Marktbummel

Fast täglich auf dem Tisch: Chicorée-Salat

In Belgien, wo der Chicorée erfunden beziehungsweise entdeckt wurde, kommt Chicorée-Salat beinahe täglich auf den Tisch. Chicorée sind Sprossen aus eingelagerten Zichorienwurzeln, die weiß bleiben, weil sie im Dunkeln sprießen. Wo kein Licht hinfällt, macht es für Pflanzen keinen Sinn, Blattgrün zu entwickeln.

 Es gibt eine charmante, aber vermutlich nicht der Wahrheit entsprechende Version der Entstehung oder Entdeckung von Chicorée während der Gründungsphase des belgischen Königreiches um 1830. Um die Zichorienwurzeln, die als Kaffeeersatz dienten, in revolutionären Zeiten zu sichern, versteckte man sie unterirdisch, also unter Erde. Zufällig entdeckte man danach die Sprossen, das weiße Laub, auf Niederländisch wit loof. Witlof ist immer noch das flämische Wort für Chicorée, während in Frankreich bizarrerweise Chicorée Endive heißt, Endive de Bruxelles, weil Chicorée eben schon das Wort für Endiviensalat war. Das hängt freilich mit den Wurzeln zusammen: Die liegen im Lateinischen, als Cichorium intybus wurde die Sprosse in Frankreich vorgestellt, das klang so ähnlich wie Cichorium endivia, was die botanische Verwandtschaft erklärt und den Umstand, dass die Franzosen sich dann auf den zweiten Wortteil kaprizierten, weil der erste Teil schon anderweitig vergeben war. Das klingt zumindest schlüssig.
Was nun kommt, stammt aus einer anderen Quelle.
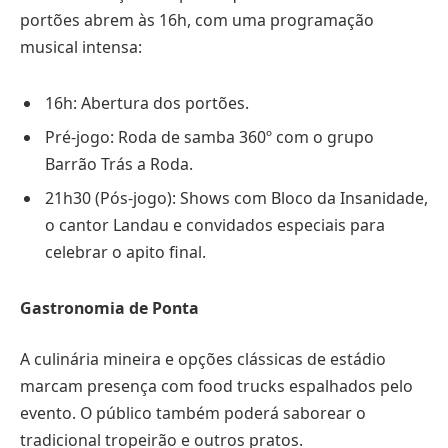
portões abrem às 16h, com uma programação
musical intensa:
16h: Abertura dos portões.
Pré-jogo: Roda de samba 360º com o grupo
Barrão Trás a Roda.
21h30 (Pós-jogo): Shows com Bloco da Insanidade,
o cantor Landau e convidados especiais para
celebrar o apito final.
Gastronomia de Ponta
A culinária mineira e opções clássicas de estádio
marcam presença com food trucks espalhados pelo
evento. O público também poderá saborear o
tradicional tropeirão e outros pratos.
Für einen Chicorée-Salat schneidet man ein gutes Pfund Chicorée in Viertel oder, je nach Größe, in Achtel und schneidet die Blätter vom Strunk. Man kocht vier Eier hart, pellt und halbiert sie. Zwei Eigelbe legt man beiseite, den Rest halbiert man zwei Mal weiter. Man wäscht und achtelt zwei Tomaten und schneidet dabei den Stielansatz ab. Außerdem würfelt man 200 Gramm Emmentaler. Das alles drapiert man in eine Salatschüssel.

Für die flämische Soße zerdrückt man die beiden Eigelbe und vermischt sie mit einer feingewiegten Schalotte und einer durchgepressten Knoblauchzehe. Man gibt eine Handvoll fein gewiegten Kerbel dazu, drei Esslöffel Olivenöl und einen Esslöffel Zitronensaft. Das verrührt man kräftig und würzt mit Salz und Pfeffer. Man schlägt einen Achtelliter Sahne ziemlich steif und zieht das unter die Soße. Diese Soße gibt man über den angerichteten Salat. Das passt immer, außer zum Dorsch, wie er in der kommenden Ausgabe dran ist.